Transcribe each of the rows below character for character, keeping every one of them in its original order.

[Dataset records]
******

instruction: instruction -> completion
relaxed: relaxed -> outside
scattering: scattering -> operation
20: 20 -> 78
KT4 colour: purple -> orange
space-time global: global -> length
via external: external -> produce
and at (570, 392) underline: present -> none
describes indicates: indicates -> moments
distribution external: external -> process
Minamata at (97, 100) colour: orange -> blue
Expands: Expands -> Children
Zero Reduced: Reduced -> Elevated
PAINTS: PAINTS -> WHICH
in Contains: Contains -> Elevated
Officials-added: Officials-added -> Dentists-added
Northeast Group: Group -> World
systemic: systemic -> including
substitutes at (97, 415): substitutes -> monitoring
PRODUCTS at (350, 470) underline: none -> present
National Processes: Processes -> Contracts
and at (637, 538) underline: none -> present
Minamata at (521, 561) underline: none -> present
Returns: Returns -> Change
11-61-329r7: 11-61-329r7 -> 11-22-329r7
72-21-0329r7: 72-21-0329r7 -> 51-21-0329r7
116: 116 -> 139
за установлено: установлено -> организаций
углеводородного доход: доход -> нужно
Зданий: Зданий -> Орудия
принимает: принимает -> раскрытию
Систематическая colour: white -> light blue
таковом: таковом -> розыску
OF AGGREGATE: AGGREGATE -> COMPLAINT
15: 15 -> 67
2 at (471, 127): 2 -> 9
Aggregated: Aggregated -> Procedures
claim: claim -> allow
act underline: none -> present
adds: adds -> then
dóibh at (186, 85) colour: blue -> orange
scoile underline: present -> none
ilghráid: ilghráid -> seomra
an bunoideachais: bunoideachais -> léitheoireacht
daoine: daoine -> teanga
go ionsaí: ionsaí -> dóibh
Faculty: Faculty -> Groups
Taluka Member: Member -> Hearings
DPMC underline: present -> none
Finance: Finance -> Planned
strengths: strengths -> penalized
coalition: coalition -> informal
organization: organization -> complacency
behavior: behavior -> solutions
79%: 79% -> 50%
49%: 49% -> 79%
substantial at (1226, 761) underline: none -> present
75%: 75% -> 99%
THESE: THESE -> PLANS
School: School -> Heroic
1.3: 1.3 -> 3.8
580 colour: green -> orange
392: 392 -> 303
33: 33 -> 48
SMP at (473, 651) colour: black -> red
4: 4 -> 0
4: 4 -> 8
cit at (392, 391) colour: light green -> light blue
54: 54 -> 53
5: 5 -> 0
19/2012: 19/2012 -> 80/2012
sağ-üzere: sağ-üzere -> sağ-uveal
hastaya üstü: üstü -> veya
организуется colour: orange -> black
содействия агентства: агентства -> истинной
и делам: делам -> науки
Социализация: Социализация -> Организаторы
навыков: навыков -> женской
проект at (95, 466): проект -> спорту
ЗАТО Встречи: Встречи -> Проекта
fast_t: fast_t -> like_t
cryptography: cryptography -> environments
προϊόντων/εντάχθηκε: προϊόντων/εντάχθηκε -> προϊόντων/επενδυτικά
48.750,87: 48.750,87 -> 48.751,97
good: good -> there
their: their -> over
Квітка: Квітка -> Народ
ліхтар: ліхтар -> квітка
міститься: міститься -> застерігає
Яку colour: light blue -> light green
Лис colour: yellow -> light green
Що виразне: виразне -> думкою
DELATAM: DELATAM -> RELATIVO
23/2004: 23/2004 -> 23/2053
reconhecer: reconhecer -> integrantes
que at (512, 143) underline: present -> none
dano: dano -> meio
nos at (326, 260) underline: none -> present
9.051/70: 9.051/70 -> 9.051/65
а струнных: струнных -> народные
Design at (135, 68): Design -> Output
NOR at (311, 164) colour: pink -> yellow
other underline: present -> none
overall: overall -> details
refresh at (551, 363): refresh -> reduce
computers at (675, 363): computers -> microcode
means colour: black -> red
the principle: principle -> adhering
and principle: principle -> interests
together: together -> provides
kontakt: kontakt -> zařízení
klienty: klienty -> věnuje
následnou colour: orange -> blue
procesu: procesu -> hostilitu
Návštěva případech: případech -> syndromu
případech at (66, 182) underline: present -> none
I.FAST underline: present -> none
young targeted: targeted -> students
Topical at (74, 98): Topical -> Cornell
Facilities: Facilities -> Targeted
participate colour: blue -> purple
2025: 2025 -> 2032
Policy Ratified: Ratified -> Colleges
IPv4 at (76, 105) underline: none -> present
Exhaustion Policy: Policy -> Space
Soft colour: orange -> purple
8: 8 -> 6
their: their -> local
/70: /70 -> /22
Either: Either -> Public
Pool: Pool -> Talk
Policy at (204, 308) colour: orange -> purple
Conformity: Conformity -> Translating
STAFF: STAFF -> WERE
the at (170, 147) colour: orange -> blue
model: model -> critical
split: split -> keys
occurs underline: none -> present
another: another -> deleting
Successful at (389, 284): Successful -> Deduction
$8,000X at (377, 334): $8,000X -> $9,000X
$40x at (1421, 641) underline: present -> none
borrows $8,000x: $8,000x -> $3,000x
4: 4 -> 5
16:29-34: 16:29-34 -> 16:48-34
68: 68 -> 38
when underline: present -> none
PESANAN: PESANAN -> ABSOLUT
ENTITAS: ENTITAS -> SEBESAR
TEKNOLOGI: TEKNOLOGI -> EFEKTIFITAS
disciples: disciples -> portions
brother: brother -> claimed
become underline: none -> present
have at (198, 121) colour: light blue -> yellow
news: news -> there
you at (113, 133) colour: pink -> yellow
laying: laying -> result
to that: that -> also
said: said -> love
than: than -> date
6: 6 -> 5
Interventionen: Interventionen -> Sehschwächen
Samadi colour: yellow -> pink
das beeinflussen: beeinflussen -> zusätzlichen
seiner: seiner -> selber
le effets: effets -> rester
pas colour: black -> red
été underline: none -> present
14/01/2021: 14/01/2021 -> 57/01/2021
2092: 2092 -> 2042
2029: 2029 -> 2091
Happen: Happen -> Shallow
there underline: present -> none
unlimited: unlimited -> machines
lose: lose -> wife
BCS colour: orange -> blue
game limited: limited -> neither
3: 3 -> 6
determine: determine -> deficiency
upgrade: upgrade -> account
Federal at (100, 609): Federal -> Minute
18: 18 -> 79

******

# Exercise solution
instruction: instruction -> completion
relaxed: relaxed -> outside
scattering: scattering -> operation
20: 20 -> 78
KT4 colour: purple -> orange
space-time global: global -> length
via external: external -> produce
and at (570, 392) underline: present -> none
describes indicates: indicates -> moments
distribution external: external -> process
Minamata at (97, 100) colour: orange -> blue
Expands: Expands -> Children
Zero Reduced: Reduced -> Elevated
PAINTS: PAINTS -> WHICH
in Contains: Contains -> Elevated
Officials-added: Officials-added -> Dentists-added
Northeast Group: Group -> World
systemic: systemic -> including
substitutes at (97, 415): substitutes -> monitoring
PRODUCTS at (350, 470) underline: none -> present
National Processes: Processes -> Contracts
and at (637, 538) underline: none -> present
Minamata at (521, 561) underline: none -> present
Returns: Returns -> Change
11-61-329r7: 11-61-329r7 -> 11-22-329r7
72-21-0329r7: 72-21-0329r7 -> 51-21-0329r7
116: 116 -> 139
за установлено: установлено -> организаций
углеводородного доход: доход -> нужно
Зданий: Зданий -> Орудия
принимает: принимает -> раскрытию
Систематическая colour: white -> light blue
таковом: таковом -> розыску
OF AGGREGATE: AGGREGATE -> COMPLAINT
15: 15 -> 67
2 at (471, 127): 2 -> 9
Aggregated: Aggregated -> Procedures
claim: claim -> allow
act underline: none -> present
adds: adds -> then
dóibh at (186, 85) colour: blue -> orange
scoile underline: present -> none
ilghráid: ilghráid -> seomra
an bunoideachais: bunoideachais -> léitheoireacht
daoine: daoine -> teanga
go ionsaí: ionsaí -> dóibh
Faculty: Faculty -> Groups
Taluka Member: Member -> Hearings
DPMC underline: present -> none
Finance: Finance -> Planned
strengths: strengths -> penalized
coalition: coalition -> informal
organization: organization -> complacency
behavior: behavior -> solutions
79%: 79% -> 50%
49%: 49% -> 79%
substantial at (1226, 761) underline: none -> present
75%: 75% -> 99%
THESE: THESE -> PLANS
School: School -> Heroic
1.3: 1.3 -> 3.8
580 colour: green -> orange
392: 392 -> 303
33: 33 -> 48
SMP at (473, 651) colour: black -> red
4: 4 -> 0
4: 4 -> 8
cit at (392, 391) colour: light green -> light blue
54: 54 -> 53
5: 5 -> 0
19/2012: 19/2012 -> 80/2012
sağ-üzere: sağ-üzere -> sağ-uveal
hastaya üstü: üstü -> veya
организуется colour: orange -> black
содействия агентства: агентства -> истинной
и делам: делам -> науки
Социализация: Социализация -> Организаторы
навыков: навыков -> женской
проект at (95, 466): проект -> спорту
ЗАТО Встречи: Встречи -> Проекта
fast_t: fast_t -> like_t
cryptography: cryptography -> environments
προϊόντων/εντάχθηκε: προϊόντων/εντάχθηκε -> προϊόντων/επενδυτικά
48.750,87: 48.750,87 -> 48.751,97
good: good -> there
their: their -> over
Квітка: Квітка -> Народ
ліхтар: ліхтар -> квітка
міститься: міститься -> застерігає
Яку colour: light blue -> light green
Лис colour: yellow -> light green
Що виразне: виразне -> думкою
DELATAM: DELATAM -> RELATIVO
23/2004: 23/2004 -> 23/2053
reconhecer: reconhecer -> integrantes
que at (512, 143) underline: present -> none
dano: dano -> meio
nos at (326, 260) underline: none -> present
9.051/70: 9.051/70 -> 9.051/65
а струнных: струнных -> народные
Design at (135, 68): Design -> Output
NOR at (311, 164) colour: pink -> yellow
other underline: present -> none
overall: overall -> details
refresh at (551, 363): refresh -> reduce
computers at (675, 363): computers -> microcode
means colour: black -> red
the principle: principle -> adhering
and principle: principle -> interests
together: together -> provides
kontakt: kontakt -> zařízení
klienty: klienty -> věnuje
následnou colour: orange -> blue
procesu: procesu -> hostilitu
Návštěva případech: případech -> syndromu
případech at (66, 182) underline: present -> none
I.FAST underline: present -> none
young targeted: targeted -> students
Topical at (74, 98): Topical -> Cornell
Facilities: Facilities -> Targeted
participate colour: blue -> purple
2025: 2025 -> 2032
Policy Ratified: Ratified -> Colleges
IPv4 at (76, 105) underline: none -> present
Exhaustion Policy: Policy -> Space
Soft colour: orange -> purple
8: 8 -> 6
their: their -> local
/70: /70 -> /22
Either: Either -> Public
Pool: Pool -> Talk
Policy at (204, 308) colour: orange -> purple
Conformity: Conformity -> Translating
STAFF: STAFF -> WERE
the at (170, 147) colour: orange -> blue
model: model -> critical
split: split -> keys
occurs underline: none -> present
another: another -> deleting
Successful at (389, 284): Successful -> Deduction
$8,000X at (377, 334): $8,000X -> $9,000X
$40x at (1421, 641) underline: present -> none
borrows $8,000x: $8,000x -> $3,000x
4: 4 -> 5
16:29-34: 16:29-34 -> 16:48-34
68: 68 -> 38
when underline: present -> none
PESANAN: PESANAN -> ABSOLUT
ENTITAS: ENTITAS -> SEBESAR
TEKNOLOGI: TEKNOLOGI -> EFEKTIFITAS
disciples: disciples -> portions
brother: brother -> claimed
become underline: none -> present
have at (198, 121) colour: light blue -> yellow
news: news -> there
you at (113, 133) colour: pink -> yellow
laying: laying -> result
to that: that -> also
said: said -> love
than: than -> date
6: 6 -> 5
Interventionen: Interventionen -> Sehschwächen
Samadi colour: yellow -> pink
das beeinflussen: beeinflussen -> zusätzlichen
seiner: seiner -> selber
le effets: effets -> rester
pas colour: black -> red
été underline: none -> present
14/01/2021: 14/01/2021 -> 57/01/2021
2092: 2092 -> 2042
2029: 2029 -> 2091
Happen: Happen -> Shallow
there underline: present -> none
unlimited: unlimited -> machines
lose: lose -> wife
BCS colour: orange -> blue
game limited: limited -> neither
3: 3 -> 6
determine: determine -> deficiency
upgrade: upgrade -> account
Federal at (100, 609): Federal -> Minute
18: 18 -> 79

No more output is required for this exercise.